Tunus, Mısır, Yemen ve Libya derken Suriye’de Beşşar Esad rejimi de ilk kez ciddi bir tehdit ile karşı karşıya kalmıştır. Muhalif grupların eylem çağrısında bulunduğu 4 ve 5 Şubat tarihleri üzerinden fazla bir zaman geçmeden Mart ayında başlayan kitlesel eylemler en sonunda rejiminin olağanüstü hal yasasını ve devlet güvenlik mahkemelerini kaldırmayı kabul etmesiyle oldukça kritik bir aşamaya geçmiştir. Esad rejimi köklü reformlarla varlığını sürdürmeye çalışmasına karşın, gelişen toplumsal muhalefet karşısında Suriye’de bir rejim değişikliğinin gündeme gelmesi ihtimaller arasına girmiş bulunmaktadır.

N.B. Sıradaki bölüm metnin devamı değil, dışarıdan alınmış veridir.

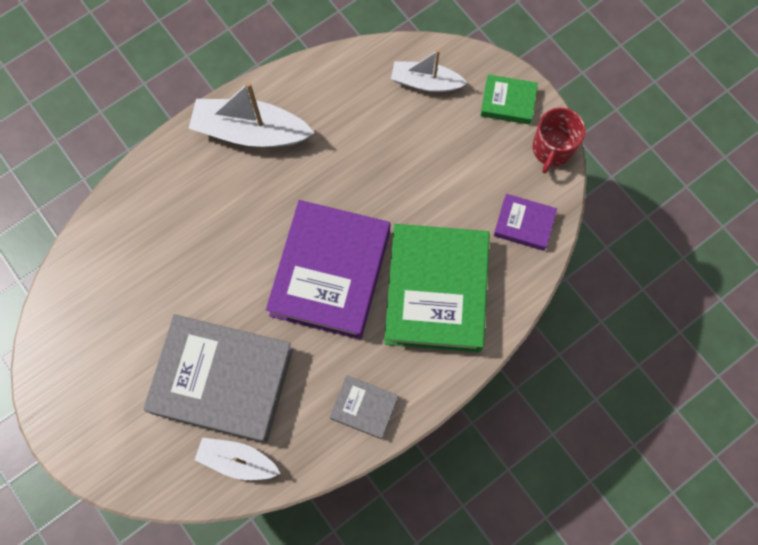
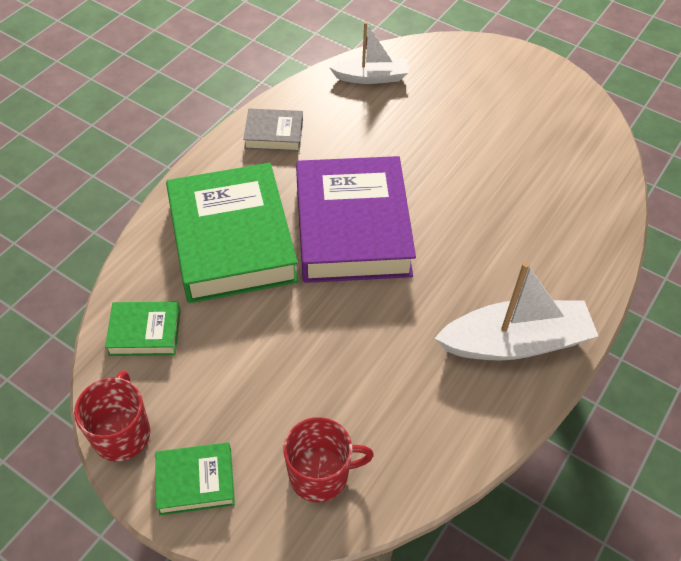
camera: 160 degrees right, 20 degrees down
grey book [143,314,293,443] -> none
white boat [391,50,467,92] -> red mug [284,417,374,502]
purple book [494,194,557,251] -> green book [105,302,180,356]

Beşşar Esad’ın Meşruiyeti ve Güvenilirliğini Yitirmesi
2009 yazında Şam’da görüştüğüm Suriyeli bir uzmana “Beşşar Esad’ı kim seçti” diye bir soru sormuştum. Suriyeli uzman etrafına bakındıktan sonra çok kısık bir sesle “Esad’ı bir grup askeri bürokrasiden kişilerin seçtiğini” ileri sürmüş ve konuyu kapatmıştı. Askeri bürokraside etkin olan bir grup askerin dayandığı toplumsal tabanın kim olduğunu tartışmaya açmak da doğru değildi. Oysa 2000 Haziranında Hafız Esad’ın ölümünün hemen sonra Suriye muhalefeti reform ve değişim yönünde önemli açılımlar yapmış ve barışçıl şekilde değişimin nasıl olacağı üzerine halkın katılımıyla forumlar düzenlemeye başlamıştı. Entelektüellerin, iş adamlarının, yazarların, üniversite hocalarının, milletvekillerinin ve doktorların içinde yer aldığı birçok sivil toplum örgütü ve lideri sistemin barışçıl şekilde değişimini gündeme getirmişti. Beşşar Esad yönetimi 2001 Şubatına kadar reform çağrılarına olumlu cevap vermiş ve bu konuda kamuoyunda reformcu ve değişime açık bir lider imajı çizmişti. 17 Temmuz 2000’deki konuşmasında Esad idari ve ekonomik alanda reformlar, yolsuzluklarla mücadele, demokratik değerlerin geliştirilmesi, birey haklarına saygının önemi üzerinde durmuştu. Esad konuşmasında aynı zamanda yapıcı eleştirilere açık olduklarının da mesajlarını vermişti. [1] Esad yönetimi Eylül 2000’de toplumun değişik kesimleri tarafından imzalanan ve temelde dört madde ile ortaya konulmuş reform talepleri karşısında tepki göstermemişti. 99 kişi tarafından imzalanan bildiride, [2]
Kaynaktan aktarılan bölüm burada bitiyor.